Hampir di setiap gelar adat dan budaya Lundayeh, Eliyas bisa ditemui. Ia berkanjang di stand, atau di panggung, dari matahari terbit, hingga acara usai. Betah lagi senang dia di sana, tidak peduli panas dan dingin cuaca. Pada Acara Aco Lundayeh, Juli 2018, Eliyas ada dan berkontribusi nyata. Pada Irau Malinau, 15-27 Oktober 2018, ia bukan sekadar hadir, melainkan total sepanjang acara. Selalu siap menerima dan mendampingi tamu yang berkunjung ke stand Lundayeh, di mana dipamerkan aneka miniatur artefak seni budaya Lundayeh.
Eliyas bukan hanya aset Lundayeh, melainkan juga suku bangsa Dayak semuanya. Ia satu dari segelintir manusia Dayak yang hidup dari industri kreatif. Ke mana-mana mengenakan atribut dan busana Dayak.
Dengan saksama, dan menguasai masalah, Eliyas menjelaskan alat hidup manusia Lundayeh zaman baheula, dapurnya, tungku apinya, penyimpan airnya, damarnya, hingga alat-alat berburu, menangkap ikan, hingga peralatan cocok tanam nenek moyang Dayak masa silam.
Akan halnya alat musik tradisional, bukan hanya dijelaskannya, Eliyas juga memainkannya. Ia dan suku bangsa Lundayeh bisa begini, menurut Eliyas, berkat berbagai binaan dan kesempatan yang kondusif, yang dibangun PDL dan para pemimpinnya.
Ada inspirasi menarik darinya. Ia mencipta alat musik bernama “Keng”. Bunyi “keng” berasal dari bunyi buah jatuh. Alat musiknya sederhana, tetapi menarik, dipukul. Kaitannya dengan lingkungan. Iramanya dinamis, sedemikian rupa, membuat orang bergerak dan menari. Selain itu, ada juga alat musik telimut yang terbuat pula dari bambu.

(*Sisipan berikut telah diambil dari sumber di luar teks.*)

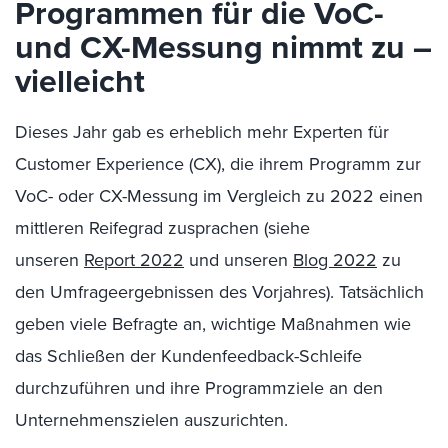
Programmen für die VoC-
und CX-Messung nimmt zu –
vielleicht
Dieses Jahr gab es erheblich mehr Experten für
Customer Experience (CX), die ihrem Programm zur
VoC- oder CX-Messung im Vergleich zu 2022 einen
mittleren Reifegrad zusprachen (siehe
unseren
Report 2022
und unseren
Blog 2022
zu
den Umfrageergebnissen des Vorjahres). Tatsächlich
geben viele Befragte an, wichtige Maßnahmen wie
das Schließen der Kundenfeedback-Schleife
durchzuführen und ihre Programmziele an den
Unternehmenszielen auszurichten.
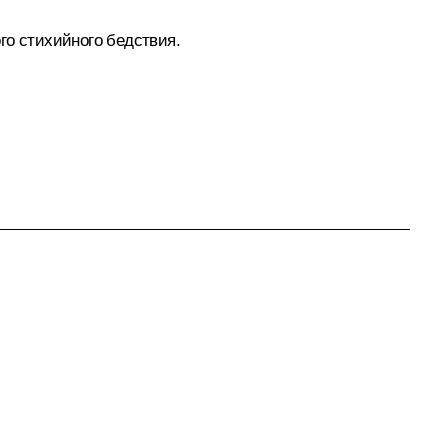
го стихийного бедствия.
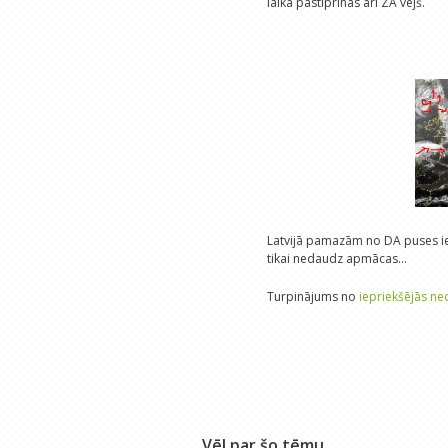
laikā pastiprinās arī ZA vējš.
Latvijā pamazām no DA puses ie
tikai nedaudz apmācas...
Turpinājums no
iepriekšējās ne
Vēl par šo tēmu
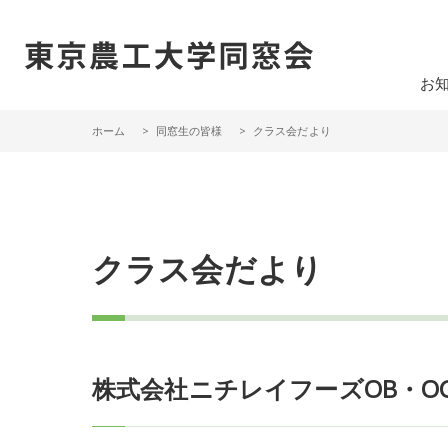
一般社団法人 東京農工大学同窓会
お
ホーム
同窓生の皆様
クラス会だより
クラス会だより
株式会社ニチレイフーズOB・O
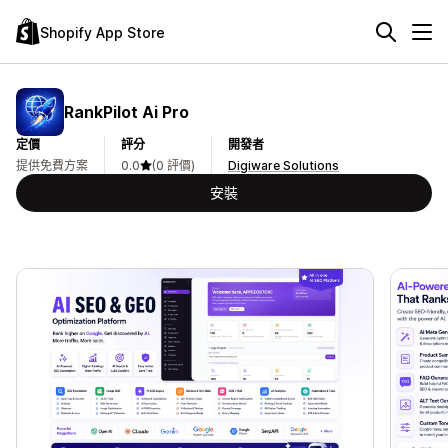
Shopify App Store
RankPilot Ai Pro
定價
評分
開發者
提供免費方案
0.0
(0 評價)
Digiware Solutions
安裝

Tidak syak, Eliyas bukan hanya aset Lundayeh, melainkan juga suku bangsa Dayak semuanya. Ia satu dari segelintir manusia Dayak yang hidup dari industri kreatif. Ke mana-mana mengenakan atribut dan busana Dayak.
Menurutnya, seni budaya akan punah, jika tidak dicintai, dihargai, dan dilestarikan.
“Ke mana-mana mengenakan atribut Dayak, itu password saya, hingga keluar negeri,” kata pria yang pede cakap Inggris, meski autodidak.
Dari buku 101 Tokoh Dayak jilid 3 (Penerbit Lembaga Literasi Dayak, 2019: 57-50).